A third approach—often invoked in response to arguments under Section 230 of the Communications Decency Act (CDA)—distinguishes between content and the medium through which content is delivered. In Garcia v. Character Technologies, a case involving claims against a generative AI chatbot, the court differentiated between the chatbot’s expressive outputs (not actionable under product liability) and its designfeatures, such as inadequate age verification, which were actionable. Claims based on “content” were dismissed; claims based on “design” were not. This ruling reinforced a critical and increasingly litigated boundary: product liability applies to how a digital tool is built—not what it says.

Continuing the Trend: Nazario v. ByteDance Ltd. as the Most Recent Example

The latest example comes from New York. In Nazario v. ByteDance Ltd. (June 2025), the court declined to dismiss product liability and negligence claims against several social media platforms. The plaintiff alleged that algorithms had targeted a minor with harmful content. In its analysis, the court drew a clear distinction between passive content delivery—which is often protected by Section 230—and the use of targeted recommendation engines that leverage demographic and behavioral data.

That distinction proved significant. The court determined that, if proven, the platform’s targeting practices could constitute a design defect in a product, rather than mere editorial judgment. As a result, Section 230 did not categorically bar these claims, since they were framed around the design and function of the algorithms, not their content. This decision reinforces the growing trend of courts treating software and AI as products—at least at the motion to dismiss stage. Courts have yet to address the issue at the summary judgment stage, so it remains to be seen how they will rule once they have the benefit of a full factual record developed through discovery.

A New Wrinkle from Ohio: Deditch v. Uber Technologies, Inc.

Task brief —
According to the passage, which claims did the court in Nazario v. ByteDance Ltd. decline to dismiss? The listing has no connection to the passage.

Extrinsic camera parameter data:
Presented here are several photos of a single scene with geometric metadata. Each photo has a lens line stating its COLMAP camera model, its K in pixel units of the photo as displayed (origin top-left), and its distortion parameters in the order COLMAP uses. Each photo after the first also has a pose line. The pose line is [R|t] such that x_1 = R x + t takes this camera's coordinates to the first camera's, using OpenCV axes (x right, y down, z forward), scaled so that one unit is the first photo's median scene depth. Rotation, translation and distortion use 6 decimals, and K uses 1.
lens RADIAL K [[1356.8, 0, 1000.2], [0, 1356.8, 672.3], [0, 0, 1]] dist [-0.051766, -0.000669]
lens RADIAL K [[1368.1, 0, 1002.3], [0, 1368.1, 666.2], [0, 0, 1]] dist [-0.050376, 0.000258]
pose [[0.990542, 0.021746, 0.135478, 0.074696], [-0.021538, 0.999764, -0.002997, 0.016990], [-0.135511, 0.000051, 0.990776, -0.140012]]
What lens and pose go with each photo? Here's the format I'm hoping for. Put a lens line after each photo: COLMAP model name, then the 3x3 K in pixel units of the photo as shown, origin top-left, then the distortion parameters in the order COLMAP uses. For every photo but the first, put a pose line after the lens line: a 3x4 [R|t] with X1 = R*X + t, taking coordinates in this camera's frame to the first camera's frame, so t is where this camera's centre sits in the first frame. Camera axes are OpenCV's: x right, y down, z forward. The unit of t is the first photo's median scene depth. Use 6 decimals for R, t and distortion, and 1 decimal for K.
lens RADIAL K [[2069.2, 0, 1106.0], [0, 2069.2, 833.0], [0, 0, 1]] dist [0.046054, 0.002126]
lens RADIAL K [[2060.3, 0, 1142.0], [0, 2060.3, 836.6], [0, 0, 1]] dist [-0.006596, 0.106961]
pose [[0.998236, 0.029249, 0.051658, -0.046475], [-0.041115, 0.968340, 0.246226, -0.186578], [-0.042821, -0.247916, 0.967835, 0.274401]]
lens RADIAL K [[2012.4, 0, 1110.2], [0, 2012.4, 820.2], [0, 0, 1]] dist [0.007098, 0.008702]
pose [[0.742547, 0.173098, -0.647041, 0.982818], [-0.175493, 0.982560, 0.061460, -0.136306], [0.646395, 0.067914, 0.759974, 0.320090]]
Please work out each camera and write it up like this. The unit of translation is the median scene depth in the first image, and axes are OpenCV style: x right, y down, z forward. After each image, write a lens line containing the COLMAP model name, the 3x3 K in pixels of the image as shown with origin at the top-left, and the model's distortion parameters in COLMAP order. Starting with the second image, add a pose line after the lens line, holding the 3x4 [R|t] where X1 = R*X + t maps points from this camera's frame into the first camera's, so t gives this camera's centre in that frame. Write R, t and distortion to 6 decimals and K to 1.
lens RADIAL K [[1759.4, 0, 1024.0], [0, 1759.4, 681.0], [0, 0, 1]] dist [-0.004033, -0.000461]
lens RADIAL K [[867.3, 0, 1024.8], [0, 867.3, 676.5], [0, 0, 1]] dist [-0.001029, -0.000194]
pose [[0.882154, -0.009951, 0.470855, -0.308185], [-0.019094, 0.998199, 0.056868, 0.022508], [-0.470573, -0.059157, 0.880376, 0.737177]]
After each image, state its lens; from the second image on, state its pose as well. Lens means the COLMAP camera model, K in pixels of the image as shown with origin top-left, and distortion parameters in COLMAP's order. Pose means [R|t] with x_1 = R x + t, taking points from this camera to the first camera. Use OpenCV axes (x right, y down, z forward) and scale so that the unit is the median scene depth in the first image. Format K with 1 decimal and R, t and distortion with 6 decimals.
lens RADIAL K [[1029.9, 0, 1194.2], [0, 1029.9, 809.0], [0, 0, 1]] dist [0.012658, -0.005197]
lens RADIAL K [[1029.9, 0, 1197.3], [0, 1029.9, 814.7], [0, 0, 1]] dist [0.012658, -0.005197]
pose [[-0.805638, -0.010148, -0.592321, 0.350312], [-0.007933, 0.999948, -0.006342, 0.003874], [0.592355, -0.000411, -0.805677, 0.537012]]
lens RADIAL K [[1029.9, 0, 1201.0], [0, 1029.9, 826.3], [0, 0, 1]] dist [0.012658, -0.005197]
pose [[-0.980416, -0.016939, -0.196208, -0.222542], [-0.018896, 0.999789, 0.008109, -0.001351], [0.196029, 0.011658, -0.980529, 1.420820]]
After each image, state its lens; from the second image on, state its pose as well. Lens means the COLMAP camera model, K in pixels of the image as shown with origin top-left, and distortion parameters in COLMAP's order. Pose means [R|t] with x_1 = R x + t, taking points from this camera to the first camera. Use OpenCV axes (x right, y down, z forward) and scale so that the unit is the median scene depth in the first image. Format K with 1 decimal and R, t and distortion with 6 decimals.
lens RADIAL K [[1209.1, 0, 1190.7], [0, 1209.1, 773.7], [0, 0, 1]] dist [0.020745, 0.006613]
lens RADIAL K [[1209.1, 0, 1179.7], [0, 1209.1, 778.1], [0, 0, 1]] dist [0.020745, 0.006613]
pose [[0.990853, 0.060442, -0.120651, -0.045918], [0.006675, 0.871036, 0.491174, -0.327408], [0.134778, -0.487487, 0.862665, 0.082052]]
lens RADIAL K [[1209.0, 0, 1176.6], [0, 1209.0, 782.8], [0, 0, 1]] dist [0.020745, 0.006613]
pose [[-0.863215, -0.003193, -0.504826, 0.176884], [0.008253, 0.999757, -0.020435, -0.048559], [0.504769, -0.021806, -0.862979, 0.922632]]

Exercise result —
Product liability and negligence claims against several social media platforms.